Can a golf shoe that looks and performs like a running shoe possibly be the shoe you’ve been looking for? Or is the idea of blending both running and golf into one shoe just a marketing gimmick? Let’s find out.
Nike Infinity Pro 2
Sizing: Runs small; go up 1/2 size.
- Rundown: This budget-friendly shoe is jam-packed with cushion, but it’s the traction that really shines. Be wary of the narrow and short fit.
Nike designed the Infinity Pro 2 with the idea that it should look and perform like a modern running shoe. This really shows up in the traction department. Nike packed the Infinity Pro 2 with a beefy React Foam midsole that’s both bouncy and responsive.
Both on and off the course, React is one of my favorite foams, but I did find this particular setup to be more firm than I’m used to. If you’re a fan of firm and supportive cushioning, the Nike Infinity Pro 2 is absolutely a champion in this regard. You should have no problem walking 18 holes in this shoe!
I don’t really know how to describe the traction on the Nike Infinity Pro 2, but it flat-out works. It’s a very low-profile pattern made of flexible rubber and some funky-looking grooves. Even still, I found it to be perfectly grippy on both dry and wet surfaces.
Nike made it a point to keep the spikeless traction on the Infinity Pro 2 versatile so that you can wear these “casually” after your round. I found this to be true. If you’re someone who doesn’t like to change shoes after your round before you head to the restaurant or bar, the Lebron 20 makes the transition from the course to the concrete pretty seamless.
Price is often overlooked, especially in the game of golf. It’s expensive to start the game, and I’m all for any shoe that lowers that barrier to entry. The retail price of the Nike Infinity Pro 2 is $110, which by golf shoe industry standards is pretty darn low.
Most “budget” shoes I’ve tested hover around the $130 price range. At the time of writing this, you can find a few colorways of the Infinity Pro 2 for less than $100. At that price point, these are extremely easy to recommend.
The issues with the fit of the Nike Infinity Pro 2 are partially my fault; Nike did mention that the shoe runs small on their website, and I just skipped over that part. The Infinity Pro 2 fits at least 1/2 size small, and is pretty narrow, too.
If you can try this on, I’d highly recommend it.
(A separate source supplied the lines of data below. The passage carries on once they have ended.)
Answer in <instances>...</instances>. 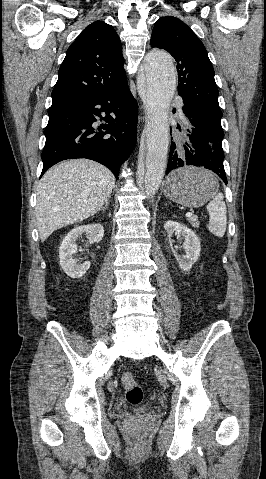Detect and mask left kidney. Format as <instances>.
Listing matches in <instances>:
<instances>
[{
  "label": "left kidney",
  "mask_w": 266,
  "mask_h": 479,
  "mask_svg": "<svg viewBox=\"0 0 266 479\" xmlns=\"http://www.w3.org/2000/svg\"><path fill=\"white\" fill-rule=\"evenodd\" d=\"M164 229L167 231L170 242L173 234L182 235L185 238L183 248L186 255L180 260V268L186 272L190 271L200 256L201 247L198 236L191 229L175 221L166 222Z\"/></svg>",
  "instance_id": "left-kidney-1"
}]
</instances>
If trying on isn’t an option, I’d suggest going up at least 1/2 size or buying the wide version (only one colorway available) for those of you with wide feet.
I will also mention that most modern golf shoes have gone to a one-piece construction, whereas the Infinity Pro 2 features a detached, more traditional tongue. Normally this wouldn’t be an issue, but I did find the tongue caused some irritation to my ankles.
Nike Infinity Pro 2 Summary
Can a shoe that looks and feels like a running shoe hold its own on the golf course? Absolutely. The Nike Infinity Pro 2 is proof that golf doesn’t have to look or feel traditional.
Don’t let the marketing lingo scare you; the Nike Infinity Pro 2 is a very solid golf shoe at an amazing price point. You’re going to want to grab a pair of these, especially if you can catch them on sale!